R-programmingHow-ToBeginner · 3 min read

How to Calculate Correlation in R: Simple Guide

In R, you calculate correlation between two numeric vectors using the cor() function. This function returns the correlation coefficient, which measures the strength and direction of a linear relationship between variables.

📐

Syntax

The basic syntax to calculate correlation in R is:

cor(x, y, method = "pearson")

Where:

x and y are numeric vectors or columns.
method specifies the correlation type: "pearson" (default), "spearman", or "kendall".

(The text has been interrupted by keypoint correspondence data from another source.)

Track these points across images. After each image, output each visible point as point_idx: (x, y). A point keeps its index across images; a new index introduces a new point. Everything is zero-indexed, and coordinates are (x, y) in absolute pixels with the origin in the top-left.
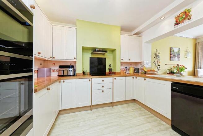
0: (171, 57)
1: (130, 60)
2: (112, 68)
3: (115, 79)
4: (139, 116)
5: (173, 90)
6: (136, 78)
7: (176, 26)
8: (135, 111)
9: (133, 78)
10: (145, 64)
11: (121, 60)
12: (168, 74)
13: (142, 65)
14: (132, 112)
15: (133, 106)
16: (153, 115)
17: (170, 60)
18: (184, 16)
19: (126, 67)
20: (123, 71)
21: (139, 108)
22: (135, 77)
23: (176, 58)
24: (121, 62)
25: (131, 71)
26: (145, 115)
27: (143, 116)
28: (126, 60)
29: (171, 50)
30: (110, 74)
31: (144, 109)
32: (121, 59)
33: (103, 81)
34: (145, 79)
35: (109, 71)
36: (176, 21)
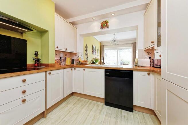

cor(x, y, method = "pearson")

💻

Example

This example shows how to calculate the Pearson correlation between two numeric vectors a and b.

a <- c(1, 2, 3, 4, 5)
b <- c(2, 4, 6, 8, 10)
correlation <- cor(a, b)
print(correlation)

Output

[1] 1

⚠️

Common Pitfalls

Common mistakes when calculating correlation in R include:

Passing non-numeric data, which causes errors.
Ignoring missing values (NA), which can result in NA output.
Using the wrong method for your data type.

To handle missing values, use the use argument like use = "complete.obs" to ignore pairs with missing data.

x <- c(1, 2, NA, 4)
y <- c(2, 4, 6, NA)

# Wrong: returns NA because of missing values
cor(x, y)

# Right: ignore missing pairs
cor(x, y, use = "complete.obs")

Output

[1] NA [1] 1

📊

Quick Reference

Argument	Description
x, y	Numeric vectors or columns to compare
method	"pearson" (default), "spearman", or "kendall" correlation type
use	How to handle missing values: "everything", "all.obs", "complete.obs", "pairwise.complete.obs"

✅

Key Takeaways

Use the cor() function to calculate correlation between numeric vectors in R.

Choose the correlation method based on your data: Pearson for linear, Spearman or Kendall for rank-based.

Handle missing values with the use argument to avoid NA results.

Input data must be numeric; non-numeric inputs cause errors.

cor() returns a value between -1 and 1 indicating strength and direction of correlation.